Für die Höhe des danach der Klägerin zustehenden Versicherungsanspruches ist von der sogenannten Gliedertaxe des § 7 I Abs. 2 a AOB 88 auszugehen. Nach § 11 Abs. 4 AOB 88 kann der Grad der Invalidität längstens bis zu 3 Jahren nach Eintritt des Unfalls erneut ärztlich bemessen werden. Wird wie hier durch den gerichtlichen Sachverständigen die Untersuchung erst nach Ablauf der Frist durchgeführt, so darf die Invalidität nicht aufgrund von Tatsachen beurteilt werden, die später als 3 Jahre nach dem Unfall er- kennbar wurden (BGH Versicherungsrecht 88, 798). Die aktuelle Beeinträchtigung der Leistungsfähigkeit hat der Sachverständige Prof. Dr. F. auf 1/8 Armwert, entsprechend 8,75 % angesetzt. Der Senat hat keine Bedenken, der Beurteilung des erfahrenen Sachverständigen zu folgen, zumal die Parteien diese auch nicht beanstandet haben. Weiter hat der Sachverständige ermittelt, daß es unter Berücksichtigung des Toleranzbereiches wegen subjektiver Meßfehler gegenüber einer 3 Monate vor seiner Untersuchung durch Prof. Dr. W. durchgeführten Untersuchung keine Befundveränderungen hinsichtlich der Umfangmaße und Bewegungsausmaße gegeben hat. Der Sachverständige vermochte hieraus unter Berücksichtigung des Krankheitsverlaufes abzuleiten, daß auch bereits im August 1997, also 3 Jahre nach dem Unfall, das gleiche Beschwerdebild bestanden hat. Mithin ist von einer Minderung der Leistungsfähigkeit um 8,75 v. H. auszugehen, so daß sich bei der für den Invaliditätsfall vereinbarten Versicherungssumme von 300.000 DM ein Zahlungsanspruch in Höhe von 26.250 DM errechnet.
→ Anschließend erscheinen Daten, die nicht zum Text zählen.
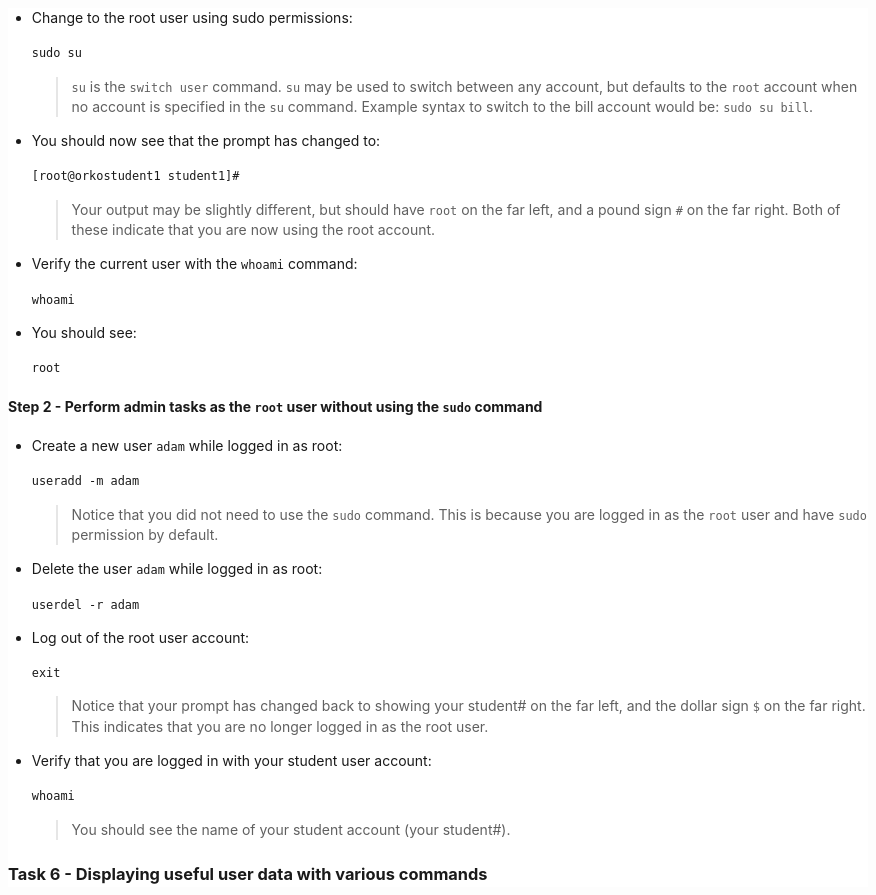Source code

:* Change to the root user using sudo permissions:

  ```shell
  sudo su
  ```

  > `su` is the `switch user` command. `su` may be used to switch between any account, but defaults to the `root` account when no account is specified in the `su` command. Example syntax to switch to the bill account would be: `sudo su bill`.
* You should now see that the prompt has changed to:

  ```shell
  [root@orkostudent1 student1]#
  ```

  > Your output may be slightly different, but should have `root` on the far left, and a pound sign `#` on the far right. Both of these indicate that you are now using the root account.
* Verify the current user with the `whoami` command:

  ```shell
  whoami
  ```
* You should see:

  ```shell
  root
  ```

#### Step 2 - Perform admin tasks as the `root` user without using the `sudo` command

* Create a new user `adam` while logged in as root:

  ```shell
  useradd -m adam
  ```

  > Notice that you did not need to use the `sudo` command. This is because you are logged in as the `root` user and have `sudo` permission by default.
* Delete the user `adam` while logged in as root:

  ```shell
  userdel -r adam
  ```
* Log out of the root user account:

  ```shell
  exit
  ```

  > Notice that your prompt has changed back to showing your student# on the far left, and the dollar sign `$` on the far right. This indicates that you are no longer logged in as the root user.
* Verify that you are logged in with your student user account:

  ```shell
  whoami
  ```

  > You should see the name of your student account (your student#).

### Task 6 - Displaying useful user data with various commands
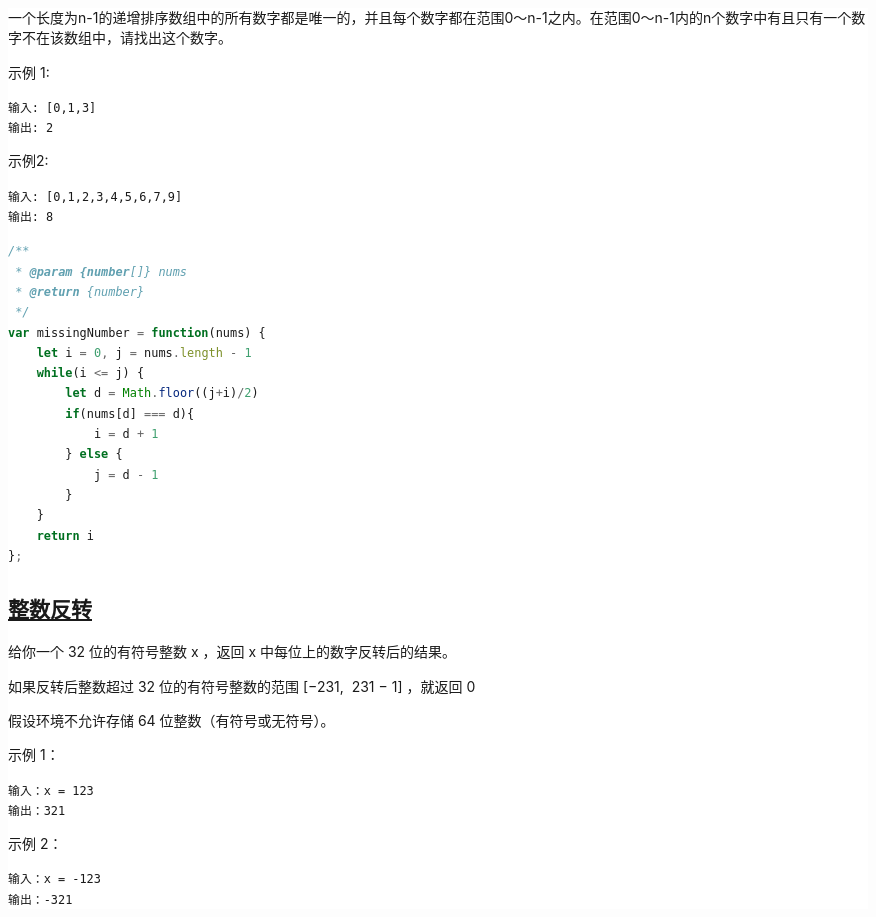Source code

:一个长度为n-1的递增排序数组中的所有数字都是唯一的，并且每个数字都在范围0～n-1之内。在范围0～n-1内的n个数字中有且只有一个数字不在该数组中，请找出这个数字。

示例 1:

```
输入: [0,1,3]
输出: 2
```

示例2:

```
输入: [0,1,2,3,4,5,6,7,9]
输出: 8
```

```js
/**
 * @param {number[]} nums
 * @return {number}
 */
var missingNumber = function(nums) {
    let i = 0, j = nums.length - 1
    while(i <= j) {
        let d = Math.floor((j+i)/2)
        if(nums[d] === d){
            i = d + 1
        } else {
            j = d - 1
        }
    }
    return i
};
```

## [整数反转](https://leetcode-cn.com/problems/reverse-integer/)

给你一个 32 位的有符号整数 x ，返回 x 中每位上的数字反转后的结果。

如果反转后整数超过 32 位的有符号整数的范围 [−231,  231 − 1] ，就返回 0

假设环境不允许存储 64 位整数（有符号或无符号）。
 

示例 1：

```
输入：x = 123
输出：321
```

示例 2：

```
输入：x = -123
输出：-321
```
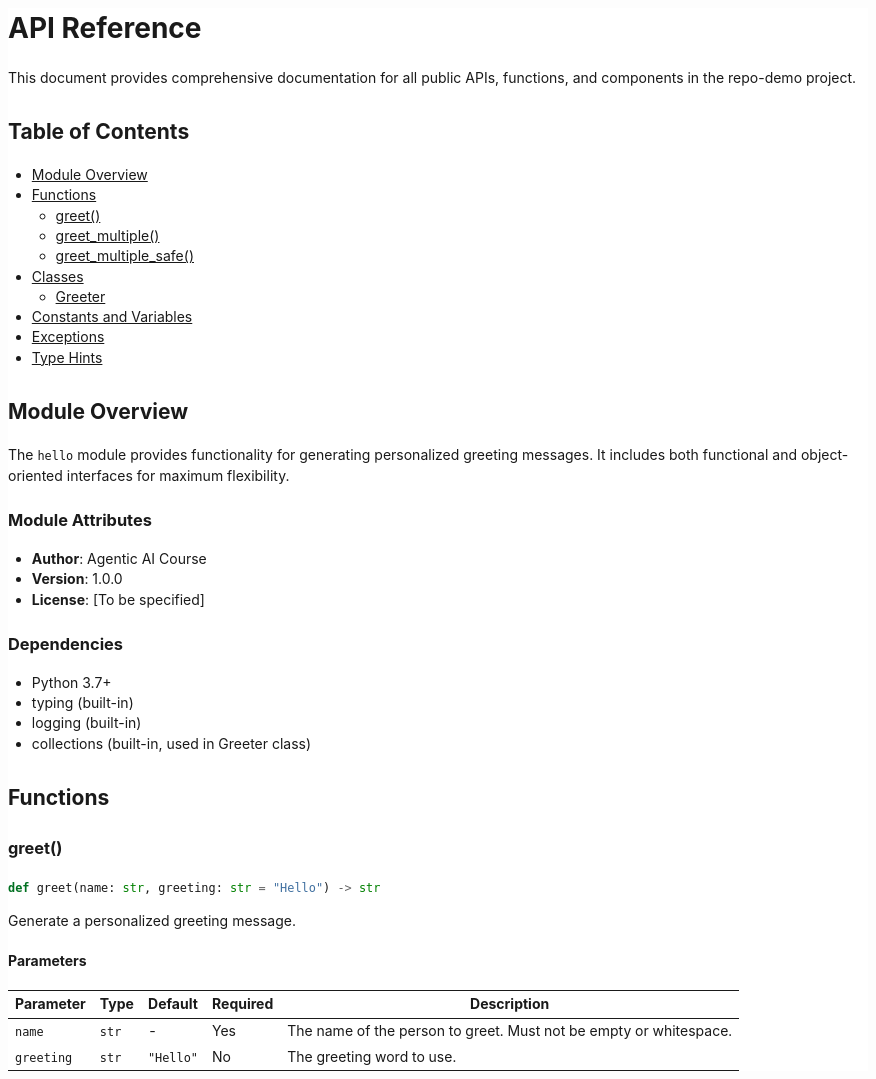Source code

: # API Reference

This document provides comprehensive documentation for all public APIs, functions, and components in the repo-demo project.

## Table of Contents

- [Module Overview](#module-overview)
- [Functions](#functions)
  - [greet()](#greet)
  - [greet_multiple()](#greet_multiple)
  - [greet_multiple_safe()](#greet_multiple_safe)
- [Classes](#classes)
  - [Greeter](#greeter-class)
- [Constants and Variables](#constants-and-variables)
- [Exceptions](#exceptions)
- [Type Hints](#type-hints)

## Module Overview

The `hello` module provides functionality for generating personalized greeting messages. It includes both functional and object-oriented interfaces for maximum flexibility.

### Module Attributes

- **Author**: Agentic AI Course
- **Version**: 1.0.0
- **License**: [To be specified]

### Dependencies

- Python 3.7+
- typing (built-in)
- logging (built-in)
- collections (built-in, used in Greeter class)

## Functions

### greet()

```python
def greet(name: str, greeting: str = "Hello") -> str
```

Generate a personalized greeting message.

#### Parameters

| Parameter | Type | Default | Required | Description |
|-----------|------|---------|----------|-------------|
| `name` | `str` | - | Yes | The name of the person to greet. Must not be empty or whitespace. |
| `greeting` | `str` | `"Hello"` | No | The greeting word to use. |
Den zugesprochenen Betrag hat die Beklagte gemäß §§ 284, 286 BGB aus dem Gesichtspunkte des Verzuges mit dem gesetzlichen Zinsfuß zu verzinsen. Für einen weitergehenden Verzugsschaden ist nichts vorgetragen.

Die prozessualen Nebenentscheidungen beruhen auf §§ 92, Abs. 1, 281 Abs. 3 Satz 2, 708 Nummer 10, 711, 713 ZPO.